Cette question est généralement abordée de manière théorique d'après la composition des météorites et par la modélisation. Les spécialistes considèrent qu'aux premiers temps de son existence, la Terre a connu un stade d'océan de magma (silicates en fusion) à partir duquel le fer métallique s'est isolé et a migré vers le centre de la planète pour s'y concentrer et former le noyau.

Depuis le début de cette décennie, la possibilité de mesurer précisément la composition isotopique du fer dans les matériaux naturels a ouvert une voie de recherche nouvelle en la matière. En effet, l'état d'oxydation du fer (son état natif, ferreux Fe++ vert, ou ferrique Fe +++ rouille) est l'un des principaux facteurs de fractionnement de ses cinq isotopes stables (fer 54, 56, 57, 58). Comme le fer est présent sous forme métallique dans le noyau (oxydation 0) et qu'il est très majoritairement à l'état divalent (Fe ++) dans le manteau des planètes telluriques sous forme de silicates, on pouvait s'attendre à ce que sa composition isotopique soit très contrastée entre ces deux réservoirs planétaires majeurs, noyau et manteau, si l'effet de la température ne minimise pas trop le fractionnement des isotopes stables du fer.

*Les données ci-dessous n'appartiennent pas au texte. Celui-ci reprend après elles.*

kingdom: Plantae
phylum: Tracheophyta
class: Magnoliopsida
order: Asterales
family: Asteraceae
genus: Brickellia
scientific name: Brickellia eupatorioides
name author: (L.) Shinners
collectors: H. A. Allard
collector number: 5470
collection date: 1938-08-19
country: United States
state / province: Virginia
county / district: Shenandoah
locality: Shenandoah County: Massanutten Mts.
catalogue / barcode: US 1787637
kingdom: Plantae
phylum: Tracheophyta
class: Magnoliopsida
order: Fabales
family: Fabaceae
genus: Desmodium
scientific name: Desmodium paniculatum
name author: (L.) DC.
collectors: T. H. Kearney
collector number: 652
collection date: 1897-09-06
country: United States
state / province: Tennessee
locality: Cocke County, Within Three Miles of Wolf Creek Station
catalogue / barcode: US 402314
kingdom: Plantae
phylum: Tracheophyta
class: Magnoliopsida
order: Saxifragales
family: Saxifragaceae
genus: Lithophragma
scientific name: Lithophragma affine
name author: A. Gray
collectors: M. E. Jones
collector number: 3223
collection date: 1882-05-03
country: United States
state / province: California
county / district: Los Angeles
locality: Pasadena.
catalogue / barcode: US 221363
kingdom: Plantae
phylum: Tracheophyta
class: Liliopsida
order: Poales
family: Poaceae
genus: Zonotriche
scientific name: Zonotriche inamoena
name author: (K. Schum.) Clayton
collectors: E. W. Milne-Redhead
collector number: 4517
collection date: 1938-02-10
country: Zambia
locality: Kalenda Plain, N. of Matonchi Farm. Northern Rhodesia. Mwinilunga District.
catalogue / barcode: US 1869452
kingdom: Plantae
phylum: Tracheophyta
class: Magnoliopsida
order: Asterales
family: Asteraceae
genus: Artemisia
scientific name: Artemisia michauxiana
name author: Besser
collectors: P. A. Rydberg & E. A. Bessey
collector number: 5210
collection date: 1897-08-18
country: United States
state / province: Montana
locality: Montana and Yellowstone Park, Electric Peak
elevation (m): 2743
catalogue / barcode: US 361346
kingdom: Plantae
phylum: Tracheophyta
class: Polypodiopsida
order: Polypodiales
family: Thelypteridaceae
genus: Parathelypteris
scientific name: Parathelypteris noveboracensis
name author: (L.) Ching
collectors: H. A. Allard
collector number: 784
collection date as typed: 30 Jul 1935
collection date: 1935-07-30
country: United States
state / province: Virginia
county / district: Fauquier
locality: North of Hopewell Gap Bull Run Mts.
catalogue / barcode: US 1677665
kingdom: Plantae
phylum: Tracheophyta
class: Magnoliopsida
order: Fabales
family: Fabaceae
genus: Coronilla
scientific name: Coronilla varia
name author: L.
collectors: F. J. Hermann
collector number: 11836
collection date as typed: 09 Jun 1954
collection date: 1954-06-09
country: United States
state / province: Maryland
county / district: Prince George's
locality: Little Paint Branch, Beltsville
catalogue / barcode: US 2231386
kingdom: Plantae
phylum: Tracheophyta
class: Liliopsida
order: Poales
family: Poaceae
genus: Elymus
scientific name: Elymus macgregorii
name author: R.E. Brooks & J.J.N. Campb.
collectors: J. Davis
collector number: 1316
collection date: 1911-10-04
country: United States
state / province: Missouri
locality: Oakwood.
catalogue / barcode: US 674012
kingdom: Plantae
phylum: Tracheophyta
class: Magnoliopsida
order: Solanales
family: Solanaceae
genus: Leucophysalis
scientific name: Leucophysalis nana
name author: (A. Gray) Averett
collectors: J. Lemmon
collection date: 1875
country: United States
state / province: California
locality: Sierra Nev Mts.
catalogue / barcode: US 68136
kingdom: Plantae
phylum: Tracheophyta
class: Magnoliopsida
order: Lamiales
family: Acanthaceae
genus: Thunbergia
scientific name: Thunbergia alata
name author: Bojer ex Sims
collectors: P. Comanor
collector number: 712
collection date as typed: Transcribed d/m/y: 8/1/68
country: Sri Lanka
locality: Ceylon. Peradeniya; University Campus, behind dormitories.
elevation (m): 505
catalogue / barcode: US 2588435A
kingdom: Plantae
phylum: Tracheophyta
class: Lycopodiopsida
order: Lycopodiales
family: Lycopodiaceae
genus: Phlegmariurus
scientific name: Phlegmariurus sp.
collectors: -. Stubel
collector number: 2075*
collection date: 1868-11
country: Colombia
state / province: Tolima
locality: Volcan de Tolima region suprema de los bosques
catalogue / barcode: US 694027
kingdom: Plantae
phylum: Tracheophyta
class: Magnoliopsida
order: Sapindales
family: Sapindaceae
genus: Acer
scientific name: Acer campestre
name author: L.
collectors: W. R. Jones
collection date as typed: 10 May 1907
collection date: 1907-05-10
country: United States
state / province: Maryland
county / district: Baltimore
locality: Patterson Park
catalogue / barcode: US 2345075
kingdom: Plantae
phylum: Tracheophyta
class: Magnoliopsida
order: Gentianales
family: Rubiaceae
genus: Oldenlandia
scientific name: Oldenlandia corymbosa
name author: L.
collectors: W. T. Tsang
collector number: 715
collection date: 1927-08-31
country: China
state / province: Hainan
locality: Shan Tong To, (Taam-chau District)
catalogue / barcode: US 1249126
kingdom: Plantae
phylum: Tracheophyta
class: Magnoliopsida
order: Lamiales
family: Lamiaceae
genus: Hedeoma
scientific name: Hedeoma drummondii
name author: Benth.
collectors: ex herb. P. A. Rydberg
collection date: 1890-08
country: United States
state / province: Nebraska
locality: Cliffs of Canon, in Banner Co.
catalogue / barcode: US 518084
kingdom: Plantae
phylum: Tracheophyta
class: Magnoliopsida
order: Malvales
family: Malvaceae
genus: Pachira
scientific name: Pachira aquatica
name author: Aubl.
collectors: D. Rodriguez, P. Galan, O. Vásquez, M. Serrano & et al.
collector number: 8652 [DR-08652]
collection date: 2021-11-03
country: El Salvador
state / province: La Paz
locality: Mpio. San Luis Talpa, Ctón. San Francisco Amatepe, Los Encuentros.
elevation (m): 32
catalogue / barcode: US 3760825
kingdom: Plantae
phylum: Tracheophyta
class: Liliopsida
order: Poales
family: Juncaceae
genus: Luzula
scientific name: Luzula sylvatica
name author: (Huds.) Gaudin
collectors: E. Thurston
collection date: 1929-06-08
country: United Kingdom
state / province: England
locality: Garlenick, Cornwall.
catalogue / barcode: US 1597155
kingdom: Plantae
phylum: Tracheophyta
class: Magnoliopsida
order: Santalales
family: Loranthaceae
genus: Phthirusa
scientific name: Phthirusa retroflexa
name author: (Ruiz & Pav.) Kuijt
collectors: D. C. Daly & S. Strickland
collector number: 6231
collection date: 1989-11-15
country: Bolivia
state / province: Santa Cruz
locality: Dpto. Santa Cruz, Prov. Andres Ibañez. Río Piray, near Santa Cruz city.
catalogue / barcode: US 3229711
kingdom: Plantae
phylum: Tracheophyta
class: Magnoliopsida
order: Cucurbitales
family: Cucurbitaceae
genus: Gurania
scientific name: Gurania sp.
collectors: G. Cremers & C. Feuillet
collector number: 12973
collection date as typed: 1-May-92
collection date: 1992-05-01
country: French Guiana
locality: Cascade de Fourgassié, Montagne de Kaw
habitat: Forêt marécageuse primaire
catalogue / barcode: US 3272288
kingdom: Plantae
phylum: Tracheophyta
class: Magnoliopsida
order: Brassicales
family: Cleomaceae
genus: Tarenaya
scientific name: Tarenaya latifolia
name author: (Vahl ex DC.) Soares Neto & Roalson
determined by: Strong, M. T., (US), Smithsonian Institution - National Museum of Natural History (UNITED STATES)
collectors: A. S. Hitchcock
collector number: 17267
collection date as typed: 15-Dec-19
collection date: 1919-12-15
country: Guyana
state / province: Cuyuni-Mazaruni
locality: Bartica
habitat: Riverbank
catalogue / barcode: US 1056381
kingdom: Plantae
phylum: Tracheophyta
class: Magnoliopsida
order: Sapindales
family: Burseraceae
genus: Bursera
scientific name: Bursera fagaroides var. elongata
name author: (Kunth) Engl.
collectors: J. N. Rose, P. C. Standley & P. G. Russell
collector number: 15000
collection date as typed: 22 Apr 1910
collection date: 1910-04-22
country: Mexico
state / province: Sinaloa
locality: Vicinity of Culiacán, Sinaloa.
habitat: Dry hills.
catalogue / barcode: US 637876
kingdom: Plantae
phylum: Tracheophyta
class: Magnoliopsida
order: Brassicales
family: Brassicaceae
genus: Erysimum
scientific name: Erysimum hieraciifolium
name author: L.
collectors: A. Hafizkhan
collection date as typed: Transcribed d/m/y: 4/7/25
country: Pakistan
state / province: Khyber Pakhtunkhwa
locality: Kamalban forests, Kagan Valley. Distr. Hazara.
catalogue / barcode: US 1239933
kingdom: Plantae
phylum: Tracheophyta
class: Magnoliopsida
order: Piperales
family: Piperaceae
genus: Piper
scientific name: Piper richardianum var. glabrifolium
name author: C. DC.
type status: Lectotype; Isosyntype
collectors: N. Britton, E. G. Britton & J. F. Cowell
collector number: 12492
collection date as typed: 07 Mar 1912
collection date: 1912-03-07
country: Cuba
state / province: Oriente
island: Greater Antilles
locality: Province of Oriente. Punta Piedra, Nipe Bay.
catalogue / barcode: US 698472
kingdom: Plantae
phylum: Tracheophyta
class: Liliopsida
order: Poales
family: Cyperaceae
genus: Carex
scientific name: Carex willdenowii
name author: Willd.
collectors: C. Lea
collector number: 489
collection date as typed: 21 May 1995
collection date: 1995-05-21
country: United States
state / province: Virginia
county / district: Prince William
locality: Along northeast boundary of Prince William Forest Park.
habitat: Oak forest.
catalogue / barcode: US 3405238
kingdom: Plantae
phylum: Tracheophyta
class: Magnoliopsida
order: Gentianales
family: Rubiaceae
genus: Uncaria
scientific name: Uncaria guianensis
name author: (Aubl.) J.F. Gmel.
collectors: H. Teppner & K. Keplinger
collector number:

Pour étudier cette question, les chercheurs ont réalisé à l'institution Carnegie de Washington et à l'Université Macquarie de Sydney des expériences visant à reproduire l'équilibre entre métal et silicate fondu à des conditions représentatives de l'océan magmatique primitif terrestre, considéré comme le dernier lieu d'équilibration avant la ségrégation noyau-manteau. Pour cela les auteurs ont porté à haute pression (1 à 7,7 giga pascals) et haute température (1750 à 2000°C) un mélange correspondant à la composition supposée de l'océan de magma. L'équilibre entre métal et silicate a été atteint à 2000°C. Les mesures isotopiques réalisées ensuite au LMTG à Toulouse sur chacune de ces phases montrent qu'il n'y a pas de fractionnement isotopique décelable dans les conditions de ces expériences.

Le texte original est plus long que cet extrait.